When you think about climate change solutions, one might think of eco-green technologies or rows of solar panels. These are just the conventional solutions that can just reduce or even eliminate the need for fossil fuels. However, another technique that has been gaining more traction over the years: Geo-Engineering.  Geo-engineering or climate engineering is a broad experimental field designed to mitigate the effects of global warming.

“The concept of climate engineering and these large-scale efforts to manipulate the ‘global thermostat’—is like a magic pill for climate change,” explains Jennie Stephens, Dean’s Professor of Sustainability Science and Policy at Northeastern University. “The risk, of course, is that the pill could fail, or come with unintended consequences.” Rather than transitioning society and the economy from reliance on fossil fuels to renewable energy or focusing on social change to reduce greenhouse gas emissions, some seek to solve climate change with a sweeping technological fix by using climate engineering.

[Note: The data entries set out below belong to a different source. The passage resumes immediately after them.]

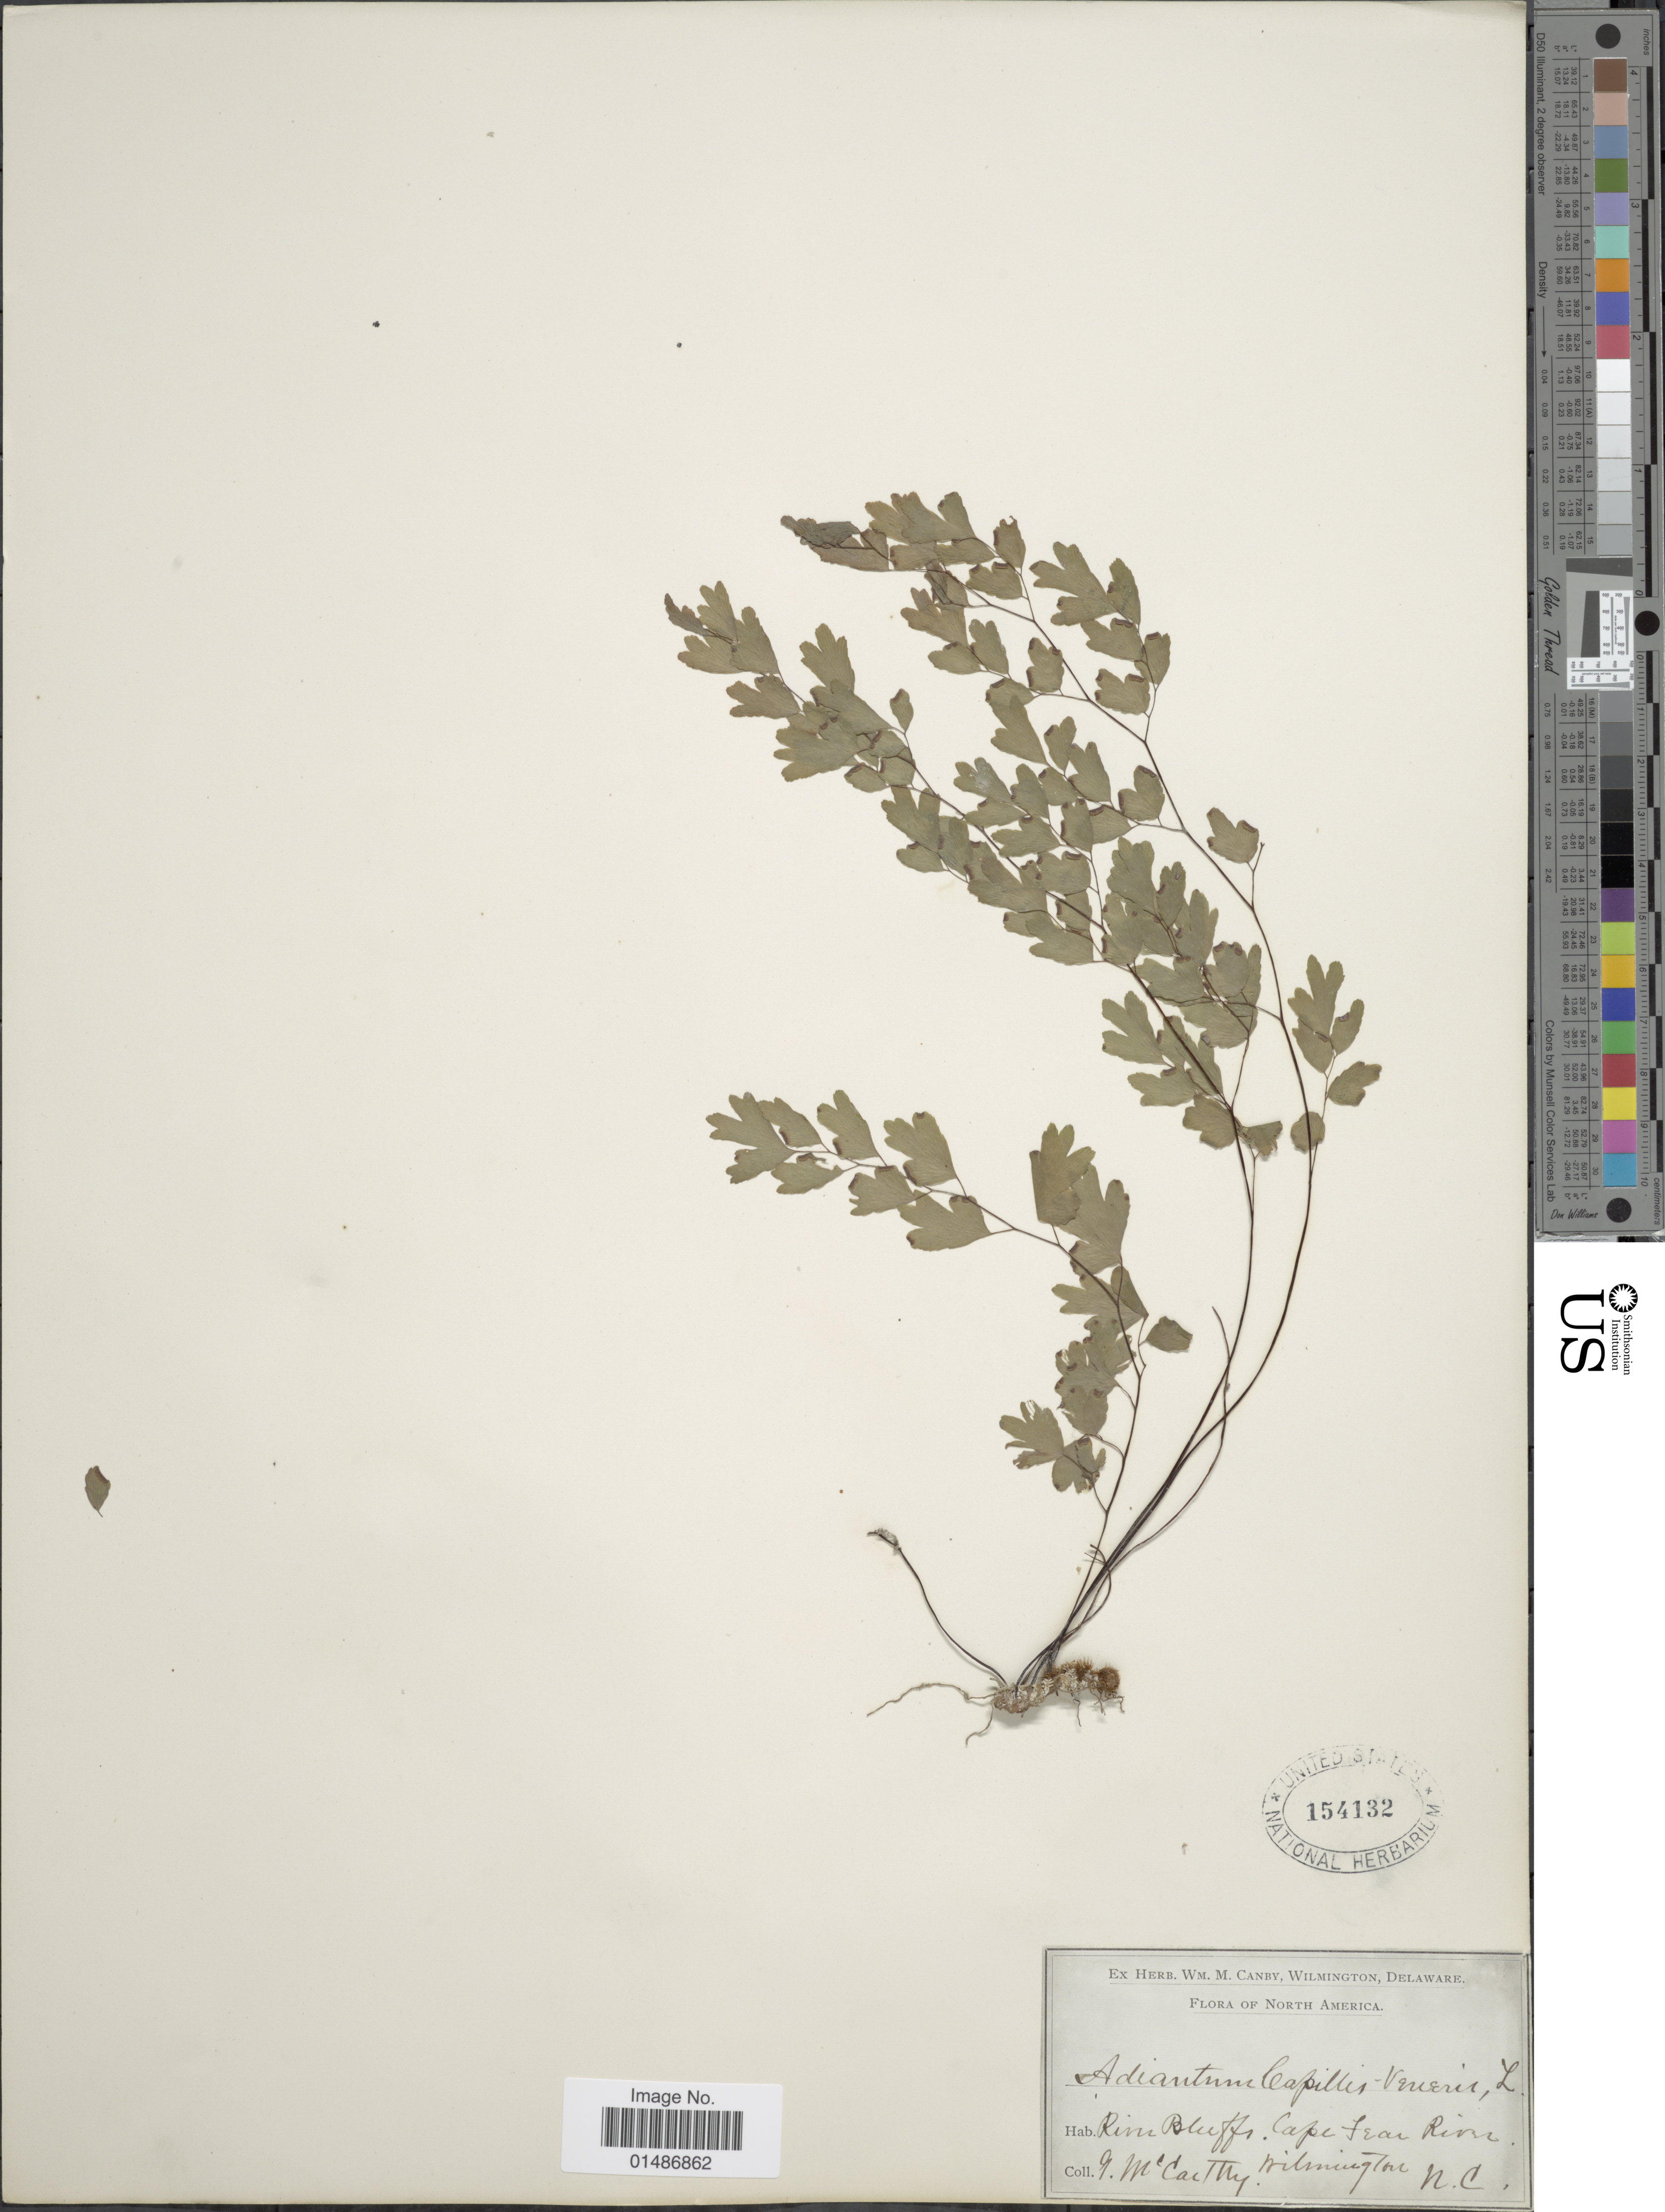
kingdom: Plantae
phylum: Tracheophyta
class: Polypodiopsida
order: Polypodiales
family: Pteridaceae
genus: Adiantum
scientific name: Adiantum capillus-veneris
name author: L.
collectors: G. M. McCarthy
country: United States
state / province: North Carolina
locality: River Bluffs. Cape Fear River. Wilmington.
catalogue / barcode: US 154132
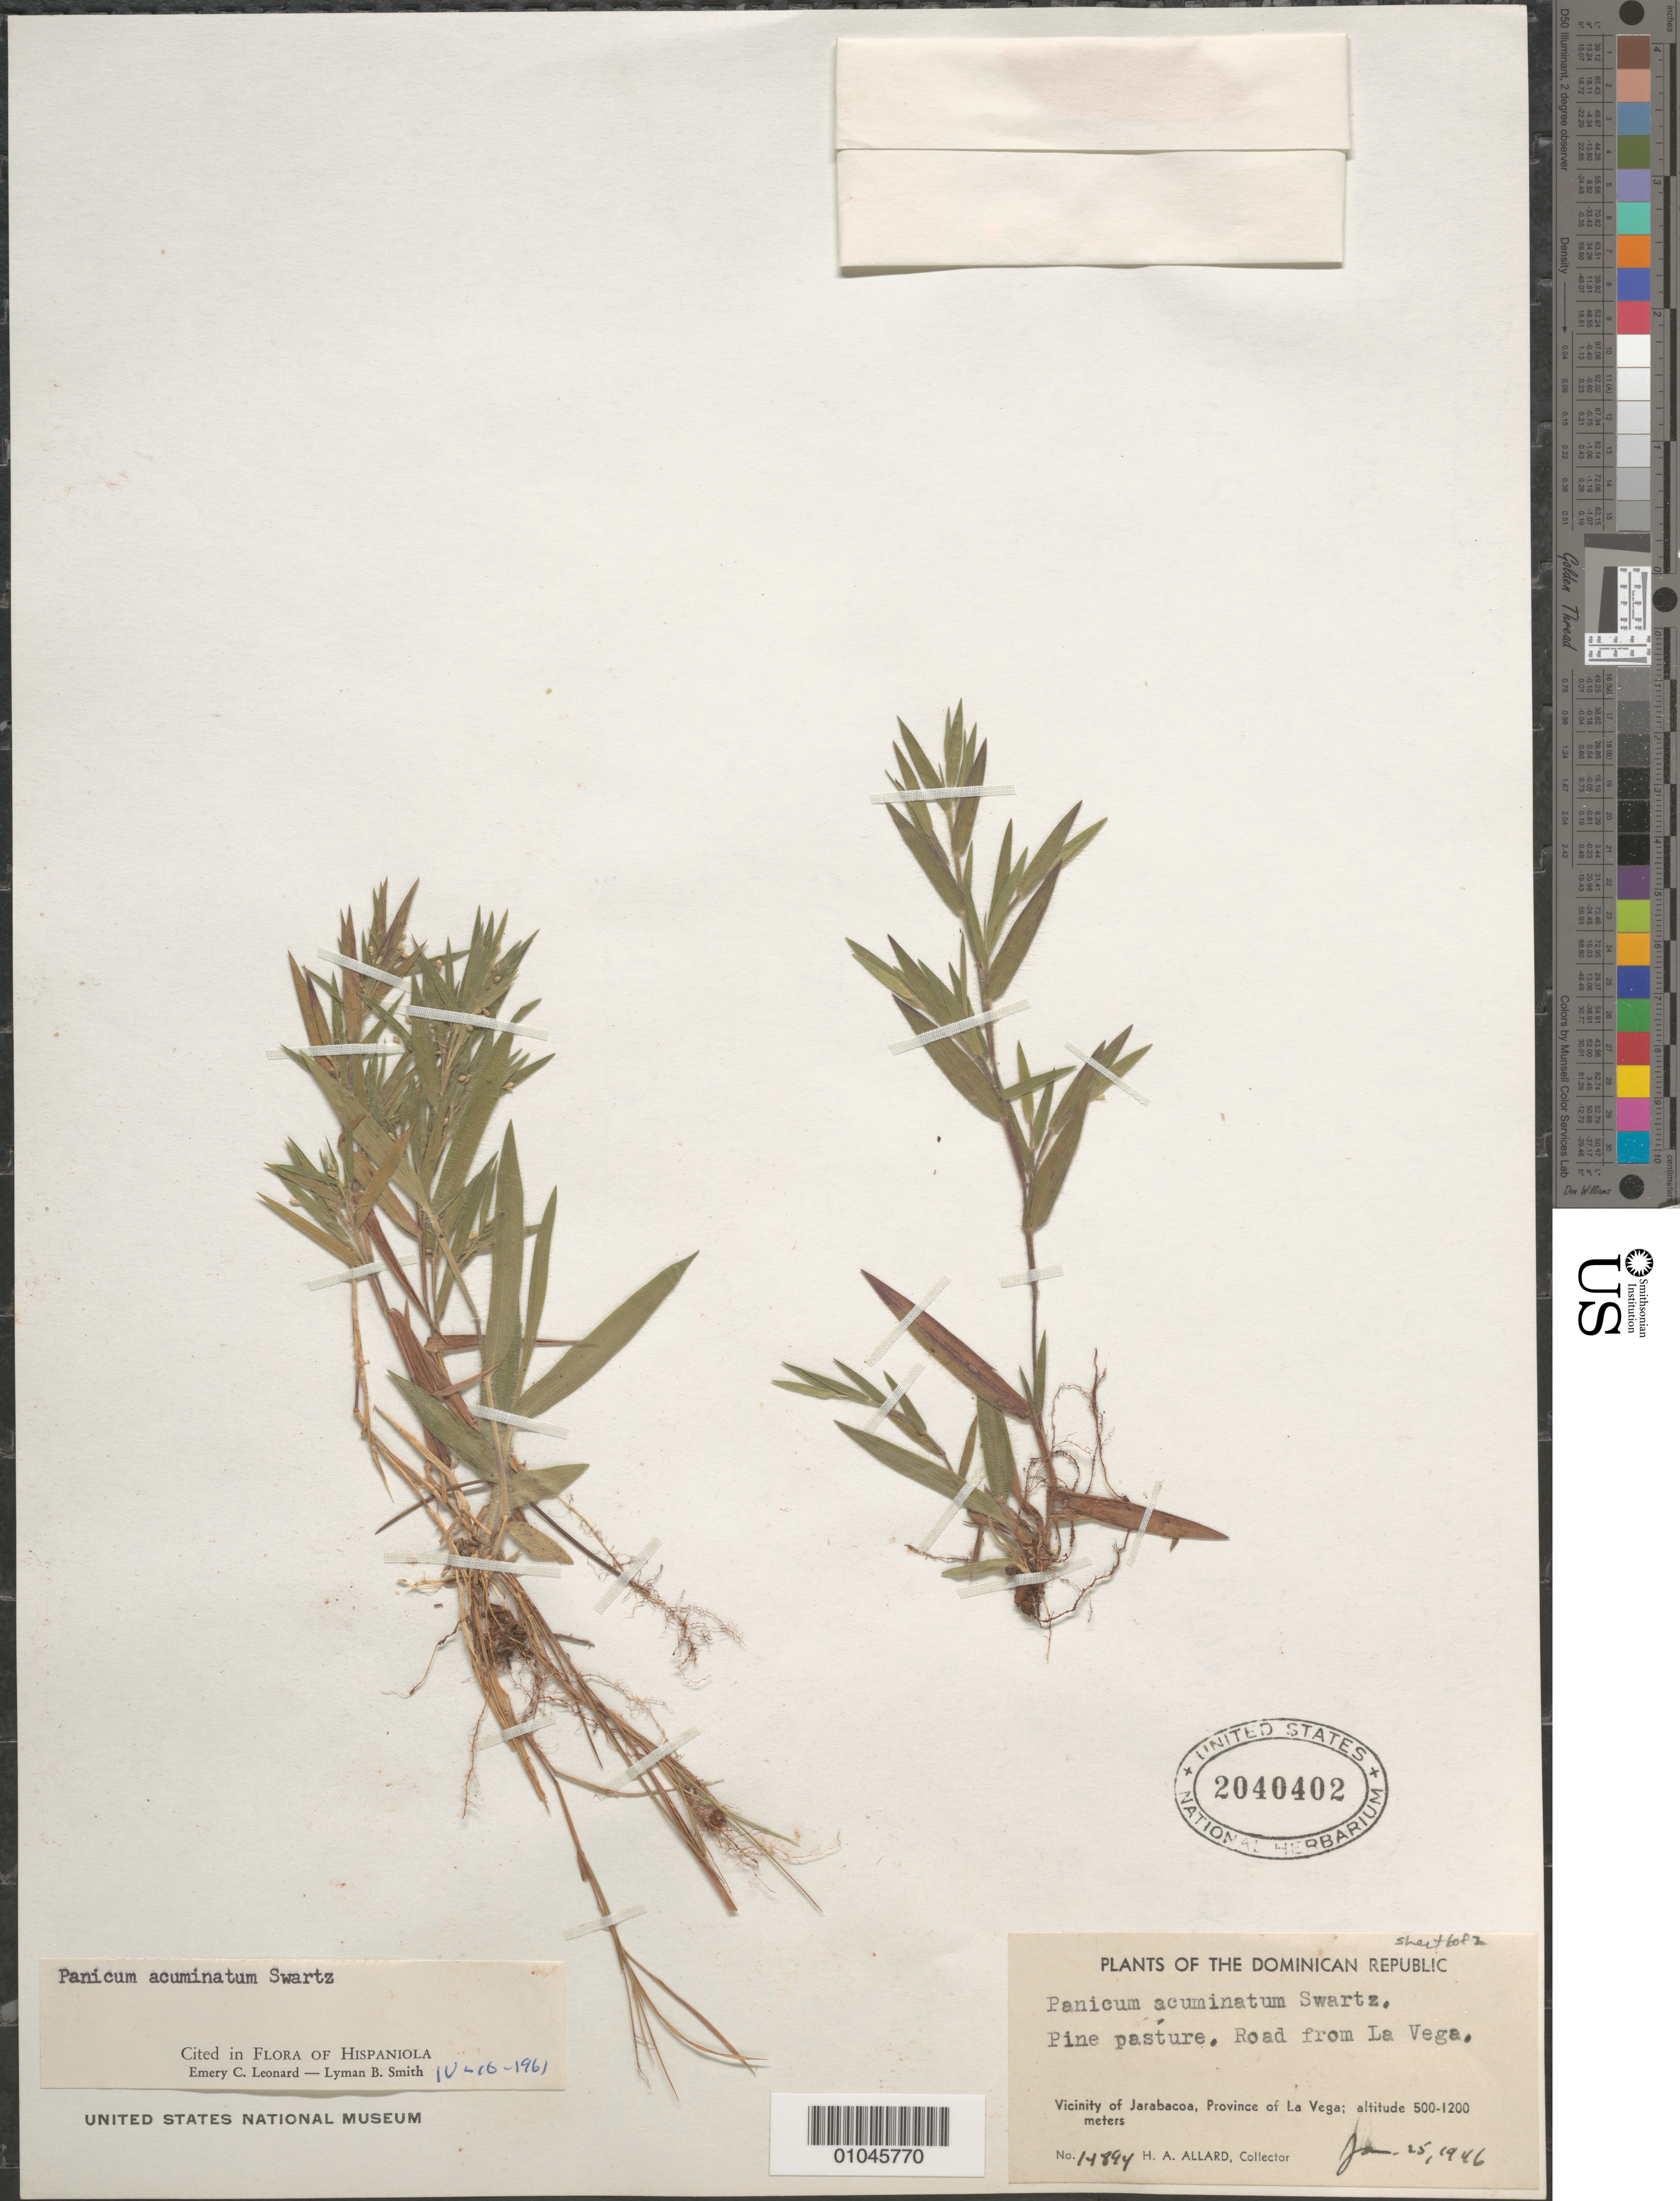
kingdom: Plantae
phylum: Tracheophyta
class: Liliopsida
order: Poales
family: Poaceae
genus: Panicum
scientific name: Panicum acuminatum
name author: Sw.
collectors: H. A. Allard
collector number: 14884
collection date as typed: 25 Jan 1946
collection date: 1946-01-25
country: Dominican Republic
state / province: La Vega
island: Hispaniola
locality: Pine pasture, road from La Vega. Vicinity of Jarabocoa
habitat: pine pasture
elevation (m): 500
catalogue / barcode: US 2040402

Scientists are sucking carbon dioxide from the air with giant fans and preparing to release chemicals from a balloon to dim the sun’s rays as part of climate engineering. The project that received the most attention involves injecting aerosols—or small particles—into the atmosphere to mimic the effects of a large volcano erupting.  However, as Stephens points out, there are multiple risks in doing this research. “Advancing research builds momentum toward deployment and there is no international governance system to manage this,” she said.

“There is a potential for a huge power differential with regard to who’s making decisions for who,” Stephens said. And it’s “almost inevitable” that optimising the climate in one region of the world will have unforeseen consequences in another. For example, “It’s easy to imagine that the United States might want to seek outcomes that maintain favorable precipitation patterns for Midwest farmers,” Stephens said, “but in doing so, it might actually exacerbate conditions in the Sahel.” This could widen the global inequality gap even further.

“One powerful person, entity, or country could decide to do this on its own, almost unilaterally, and that would have an impact on the whole world,” Stephens said.